Сестра окончила местный медицинский институт, а Серафиму влекла Москва – там, по-видимому, были их корни. Она заканчивала химфак института им. Д.И. Менделеева, когда их семья откочевала в столицу.
И мне очень спорными представляются доводы о притеснениях людей внутренними органами по национальному или сословному признакам.
Более того, три четверти века при социализме тихо соседствовало с социалистическим строем байство, басмачество, дворянство.
Последнее – во благо, уверяю вас. Пласт образованности и культуры передан через три поколения именно этой классовой прослойкой в дополнение к моральному кодексу строителя коммунизма, который выдержал проверку временем и остался невидимым памятником советской культуре.

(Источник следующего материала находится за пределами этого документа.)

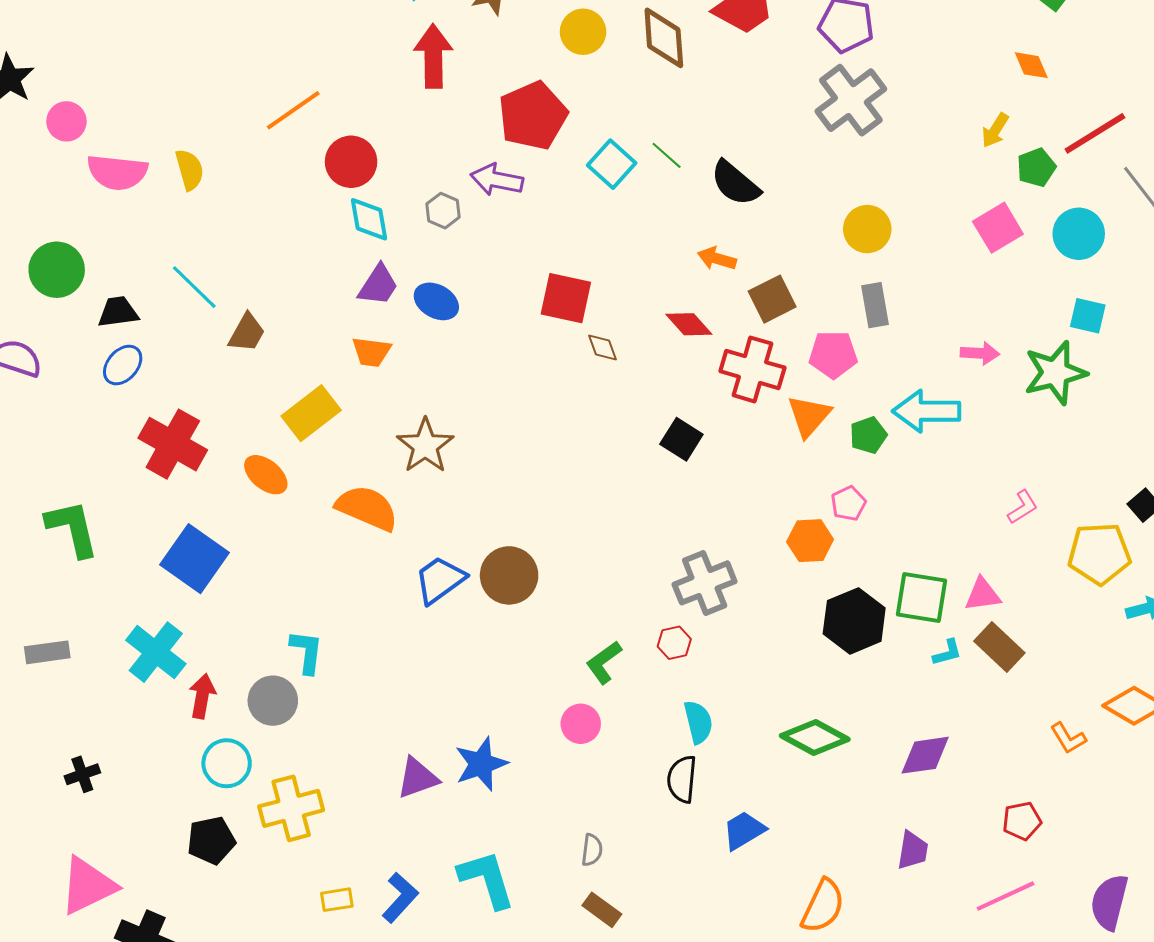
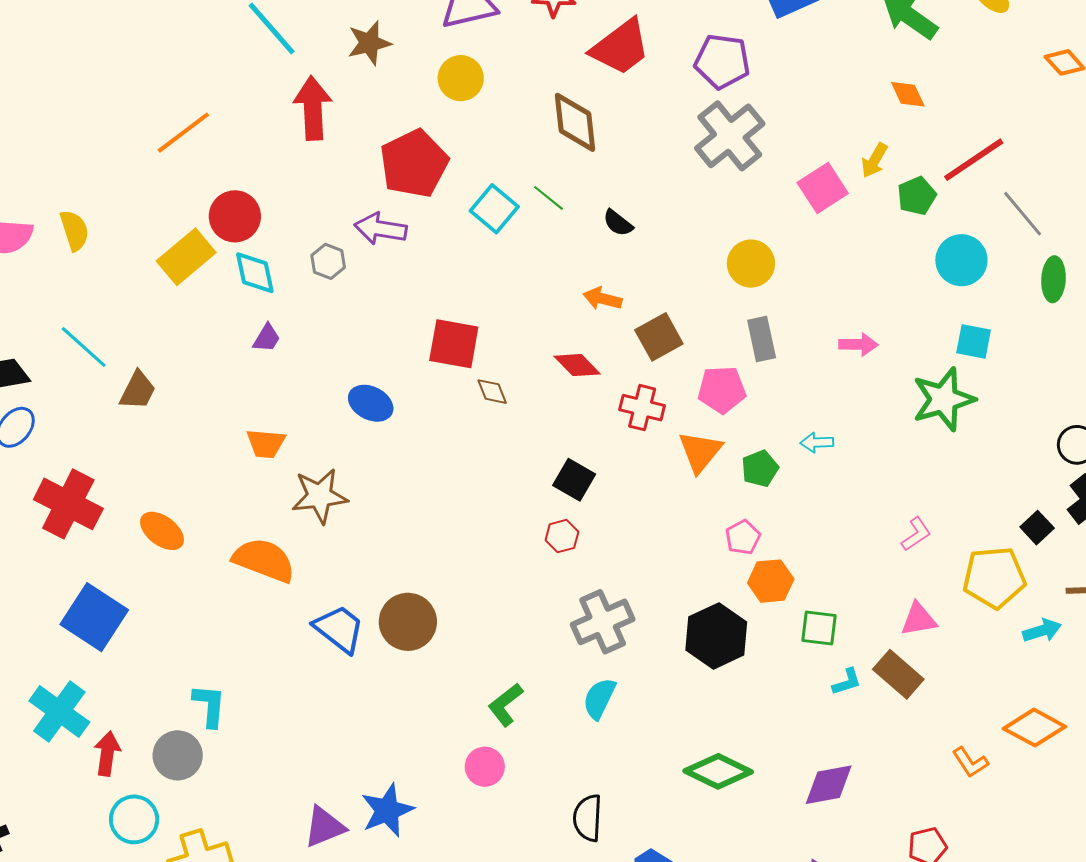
brown diamond: (664, 38) -> (575, 122), moved
orange line: (293, 110) -> (183, 133), moved
black semicircle: (735, 183) -> (618, 223), size x0.6
pink square: (998, 228) -> (823, 188), moved
purple trapezoid: (378, 285) -> (267, 338), size x0.7
blue ellipse: (436, 301) -> (371, 403), moved
orange trapezoid: (371, 352) -> (266, 444), moved
pink arrow: (980, 353) -> (858, 344), moved
red cross: (752, 369) -> (642, 408), size x0.7
cyan arrow: (926, 411) -> (817, 442), size x0.5
yellow rectangle: (311, 413) -> (186, 257), moved
brown star: (425, 446) -> (320, 496), turned 30
orange hexagon: (810, 541) -> (771, 581), moved
blue trapezoid: (440, 580) -> (339, 629), turned 76
pink triangle: (983, 595) -> (919, 619), moved
green square: (921, 597) -> (819, 628), size x0.7
black hexagon: (854, 621) -> (716, 636), moved
red hexagon: (674, 643) -> (562, 536), moved
cyan semicircle: (698, 722) -> (599, 698), moved, turned -138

Столица принимала всех, кто мог быть ей полезен. Серафима была востребована, как грамотный химик, отец, как организатор в сфере жилищного хозяйства. Только вот парадоксальным в моём понимании осталось то, как там могли потерять Ольгу Ивановну с перитонитом.

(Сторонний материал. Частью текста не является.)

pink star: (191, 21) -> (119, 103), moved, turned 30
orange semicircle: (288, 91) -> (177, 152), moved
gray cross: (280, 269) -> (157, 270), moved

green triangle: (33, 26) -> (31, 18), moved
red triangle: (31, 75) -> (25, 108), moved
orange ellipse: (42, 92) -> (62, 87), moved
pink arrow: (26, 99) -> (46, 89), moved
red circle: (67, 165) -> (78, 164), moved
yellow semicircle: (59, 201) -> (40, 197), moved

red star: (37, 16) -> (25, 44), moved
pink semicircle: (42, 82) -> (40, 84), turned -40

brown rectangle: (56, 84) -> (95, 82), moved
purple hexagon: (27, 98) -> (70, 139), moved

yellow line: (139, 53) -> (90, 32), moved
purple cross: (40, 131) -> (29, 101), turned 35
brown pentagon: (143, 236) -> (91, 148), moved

Я студенткой была в Москве на практике, три месяца стесняла их, когда Серафима ждала дочку.
Её муж рассказал, как он встретил свою избранницу.
- Понимаешь, наш институт живет по очень жестким правилам. Там по коридорам толпами не ходят. Приоткрыв дверь, и убедившись, что коридор пуст, можешь скоренько пройти, куда тебе необходимо. Взаимоотношения с начальством сугубо деловые и ограниченные.
И вот представь, иду по коридору и за дверью своего шефа слышу в его адрес довольно-таки резкий тон женщины.
Возвращаюсь – разборка ещё не закончилась. Выждав время, попросил по телефону аудиенции шефа и зашел к нему с немым вопросом и даже некоторым испугом на лице.
- А! – Это Серафима – понял шеф. У неё такая манера доказывать свою правоту.
Я очень долго выходил на неё. Искал каналы. Когда увидел – понял, что пропал.
Мы проводили её в родильный дом, и я уехала. Потом от сестры узнала, что одновременно в их доме появилось две женщины – дочь Ольга в честь мамы и Ефросиния Павловна – вторая гражданская жена отца. Она, была такого такта и нрава, что в семью вписалась, как естественное и необходимое её звено.
Рождение Ольги послужило сближению с семьёй мужа Серафимы.
- Кирилл моложе меня на десять лет, и мать его отреклась от него, от меня. Он всё это время жил с травмой на сердце. Когда родилась Оля, он сделал попытку сближения, пригласив мать взглянуть на внучку. Мать согласилась на встречу на нейтральной территории при условии, что сын будет только вдвоём с внучкой.
- Пойдёшь со мной, - велел Кирилл и не ошибся.
Серафима покорила свекровь прежде внучки с первого взгляда и на всю жизнь.
Но выросла Ольга на руках Ефросинии Павловны.
Когда ушёл из жизни отец Серафимы, её не дождались к завтраку.
Сима вошла в её комнату – она сидит на чемодане с крепдышиновым в ришелье мокрым от слёз платочком, решив, что ей пора за порог. И Сима привела её за плечи к столу. Неизвестны подробности судьбы этой женщины, но была она человеком, отчаявшимся от одиночества. Собираясь в мир иной, Ефросиния Павловна завещала семье,приютившей её, полуторку в хрущевке и дачу, которая была, по сути усадьбой.
Воображение рисовало, как снует по её территории прислуга, как дворник непременно в белом фартуке метёт дорожки, а в ротонде скрываются от полуденного зноя борзые.
О Серафиме, с её высочайшим тактом, образованностью, мягкой всепрощающей душой, вспоминаю одной её фразой об Усаме Бен Ладене:
- Ну не укладывается у меня в голове – образованный умница, красавец, из порядочной семьи – и бандит!